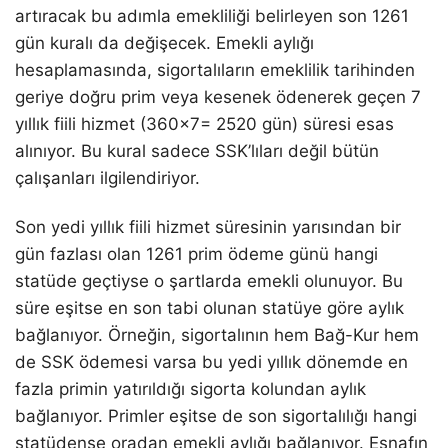
artıracak bu adımla emekliliği belirleyen son 1261
gün kuralı da değişecek. Emekli aylığı
hesaplamasında, sigortalıların emeklilik tarihinden
geriye doğru prim veya kesenek ödenerek geçen 7
yıllık fiili hizmet (360×7= 2520 gün) süresi esas
alınıyor. Bu kural sadece SSK’lıları değil bütün
çalışanları ilgilendiriyor.
Son yedi yıllık fiili hizmet süresinin yarısından bir
gün fazlası olan 1261 prim ödeme günü hangi
statüde geçtiyse o şartlarda emekli olunuyor. Bu
süre eşitse en son tabi olunan statüye göre aylık
bağlanıyor. Örneğin, sigortalının hem Bağ-Kur hem
de SSK ödemesi varsa bu yedi yıllık dönemde en
fazla primin yatırıldığı sigorta kolundan aylık
bağlanıyor. Primler eşitse de son sigortalılığı hangi
statüdense oradan emekli aylığı bağlanıyor. Esnafın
——————————
### Exercise instructions:
Print nothing except the lines from the line containing "gün kuralı da değişecek. Emekli aylığı" to the end of the listing, exactly as written.

### Written solution:
gün kuralı da değişecek. Emekli aylığı
hesaplamasında, sigortalıların emeklilik tarihinden
geriye doğru prim veya kesenek ödenerek geçen 7
yıllık fiili hizmet (360×7= 2520 gün) süresi esas
alınıyor. Bu kural sadece SSK’lıları değil bütün
çalışanları ilgilendiriyor.
Son yedi yıllık fiili hizmet süresinin yarısından bir
gün fazlası olan 1261 prim ödeme günü hangi
statüde geçtiyse o şartlarda emekli olunuyor. Bu
süre eşitse en son tabi olunan statüye göre aylık
bağlanıyor. Örneğin, sigortalının hem Bağ-Kur hem
de SSK ödemesi varsa bu yedi yıllık dönemde en
fazla primin yatırıldığı sigorta kolundan aylık
bağlanıyor. Primler eşitse de son sigortalılığı hangi
statüdense oradan emekli aylığı bağlanıyor. Esnafın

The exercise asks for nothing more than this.